Symmetry in biology is the balanced distribution of duplicate body parts or shapes within the body of an organism. In nature and biology, symmetry is always approximate. For example, plant leaves – while considered symmetrical – rarely match up exactly when folded in half. Symmetry creates a class of patterns in nature, where the near-repetition of the pattern element is by reflection or rotation.

The body plans of most multicellular organisms exhibit some form of symmetry, whether radial, bilateral, or spherical. A small minority, notably among the sponges, exhibit no symmetry (i.e., are asymmetric).
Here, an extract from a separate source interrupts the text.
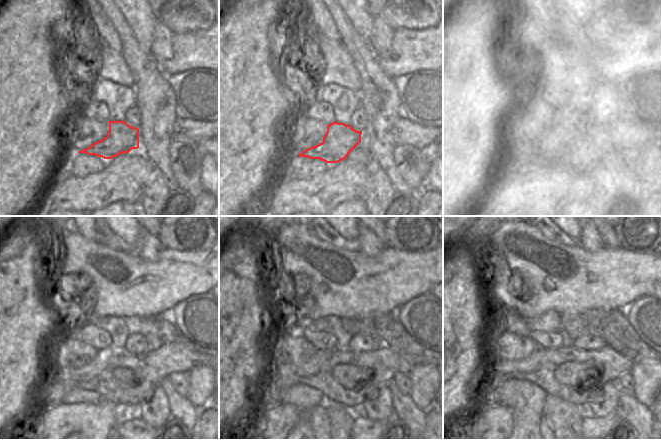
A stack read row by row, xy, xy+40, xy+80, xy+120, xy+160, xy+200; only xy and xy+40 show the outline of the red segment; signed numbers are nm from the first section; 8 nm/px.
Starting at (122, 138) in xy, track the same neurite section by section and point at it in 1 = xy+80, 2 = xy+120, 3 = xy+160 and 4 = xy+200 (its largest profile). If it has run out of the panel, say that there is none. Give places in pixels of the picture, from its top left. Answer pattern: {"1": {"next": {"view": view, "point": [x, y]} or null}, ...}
{"1": {"next": {"view": "xy+80", "point": [558, 136]}}, "2": {"next": {"view": "xy+120", "point": [100, 362]}}, "3": {"next": {"view": "xy+160", "point": [320, 358]}}, "4": {"next": {"view": "xy+200", "point": [531, 363]}}}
Symmetry was once important in animal taxonomy; the Radiata, animals with radial symmetry, formed one of the four branches of Georges Cuvier's classification of the animal kingdom.

Radially symmetric organisms resemble a pie where several cutting planes produce roughly identical pieces. Such an organism exhibits no left or right sides. They have a top and a bottom surface, or a front and a back.

Symmetry has been important historically in the taxonomy of animals; Georges Cuvier classified animals with radial symmetry in the taxon Radiata (Zoophytes), which is now generally accepted to be a polyphyletic assemblage of different phyla of the Animal kingdom. Most radially symmetric animals are symmetrical about an axis extending from the center of the oral surface, which contains the mouth to the center of the opposite, , end. Radial symmetry is especially suitable for sessile animals such as the sea anemone, floating animals such as jellyfish, and slow moving organisms such as starfish. Animals in the phyla Cnidaria and Echinodermata are radially symmetric, although many sea anemones and some corals have bilateral symmetry defined by a single structure, the siphonoglyph.